A cooler sits beside some tables in my camp. I’m not sure if I trust the food inside. The cooler is packed with one of those blue frozen cooling-block things. The yogurt is cold.
It smells OK.
Ironically, a strawberry garnishes the top, as if to signify that the starving deserve luxury.
It tastes good.
I won’t die.
The next morning, I discover I am not alone.
In fact, crowds of people stroll the sidewalk across the street. Why don’t they walk in the road? There are no cars.
No one seems to wonder who I am or how I got here or why some of them are weirdly pale blue.
We just talk, as if it were any other Monday morning, and it was normal for the air to be buzzing with an intensely high vibration of magnetic energy.
I pretend that everything is fine and that I think I am well.
I wonder what I learn from the conversation.
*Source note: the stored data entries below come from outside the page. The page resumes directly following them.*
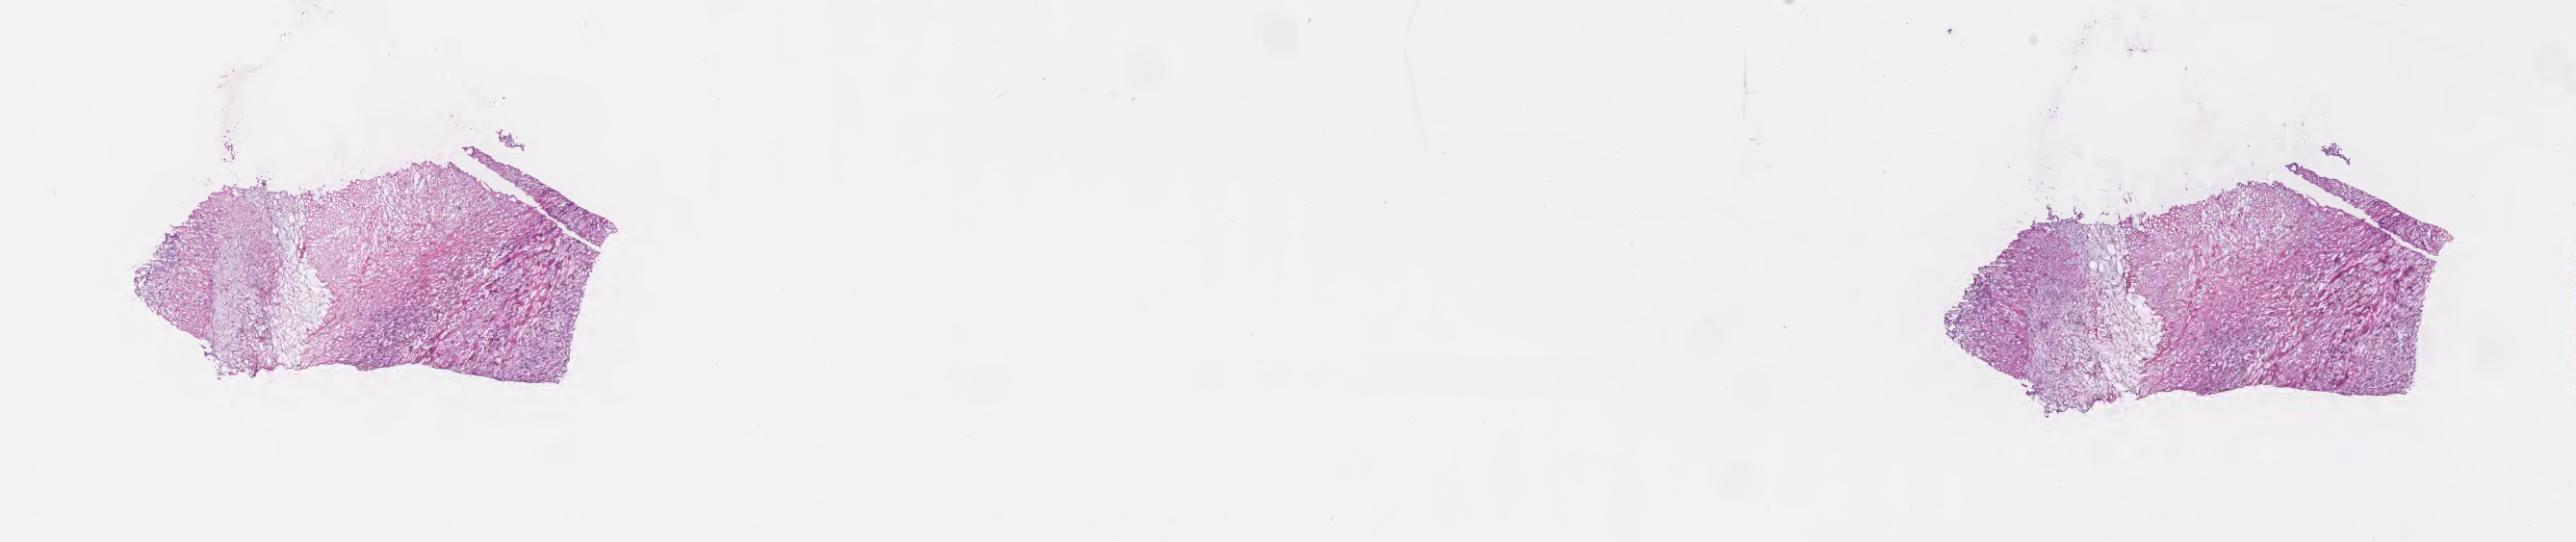
Digitized hematoxylin and eosin (H&E)-stained section, low-resolution overview of the scanned area, about 21.6 x 4.6 mm, frozen section, specimen: metastatic tumor tissue, resected from lymph node. Female patient; age at initial diagnosis 78 years. Slide review estimates, as recorded: tumor cells 70%, tumor nuclei 70%, stromal cells 30%, necrosis 0%, normal cells 0%. Infiltration values recorded for this section: lymphocyte infiltration 5%, monocyte infiltration 3%, neutrophil infiltration 6%.
- section: top of the tissue portion
- patient diagnosis (primary): Malignant melanoma, NOS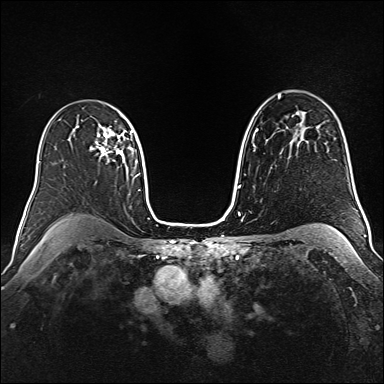
Breast MRI (dynamic contrast-enhanced), one axial slice; position 107 of 160 along the scan axis; dynamic contrast-enhanced series, time point 2 of 6 at this slice position (early post-contrast); 1.5 T; TE 2.3 ms, TR 5.2 ms; 1 mm slice thickness; 384 × 384 image matrix. Female patient.
Annotated regions visible in this slice (semi-automatic segmentation, software-assisted and operator-edited):
- enhancing-tissue mask used for the functional tumour volume (all voxels passing the contrast-enhancement thresholds inside the analysis volume; usually the tumour): box from (x=90, y=129) to (x=131, y=161) px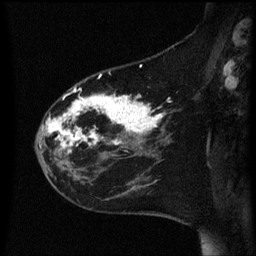
Breast MRI (dynamic contrast-enhanced), one sagittal slice; position 19 of 60 along the scan axis; dynamic contrast-enhanced series, image 2 of 3 at this slice position (ordered by acquisition); 1.5 T; TE 4.2 ms, TR 8.4 ms; 2.2 mm slice thickness; 256 × 256 image matrix. Female patient, age 35 years. Case-level facts recorded for this patient, not image findings: setting: breast cancer imaged before/during neoadjuvant chemotherapy; receptor status: HER2-positive.
Annotated regions visible in this slice (semi-automatically segmented with operator editing):
- analysis volume of interest (the breast-tissue region the enhancement analysis was run in; not a lesion): box from (x=36, y=78) to (x=173, y=163) px
- tumour enhancement mask (voxels above the 70 % enhancement threshold inside the analysis volume of interest): (x=44, y=88)–(x=165, y=153)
Not much. The blue ones seem to believe in authority; they keep talking about “they.” What “they” are doing to us. What “they” allow and don’t allow. What “they” want.
I don’t get a clue who “they” are.
I keep a look-out for someone who shares a communitarian perspective.
Veegan has a kind grin. He’s a Freegan. Veegan the Freegan.
He doesn’t pretend that everything is OK or that it’s normal for me to be here.
“You’re new,” he says.
“I am. I don’t know how I got here.”
“Who does?” he replies. “Are you getting on OK? Adjusting to the resonance?”
“I suppose so. I don’t know. I think I’m OK. I think I’m well? I’ve been studying the fish and frogs.”
“Most excellent. We need citizen scientists.”
“I’m worried about the mammals. I haven’t seen any.”
He asks if I’ve been to the Sky Islands.
I haven’t. Are they far?
They aren’t. They’re past the foothills. They’re about twenty miles from here.
I do a quick calculation. At a leisurely rate, I walk three miles an hour. If I left early in the morning, I could make it up there by mid-afternoon, or at least before sunset, if I took a few breaks along the way.
“Is it safe to go?” I ask.
“It is,” he replies. “And they have water. They have showers, even.”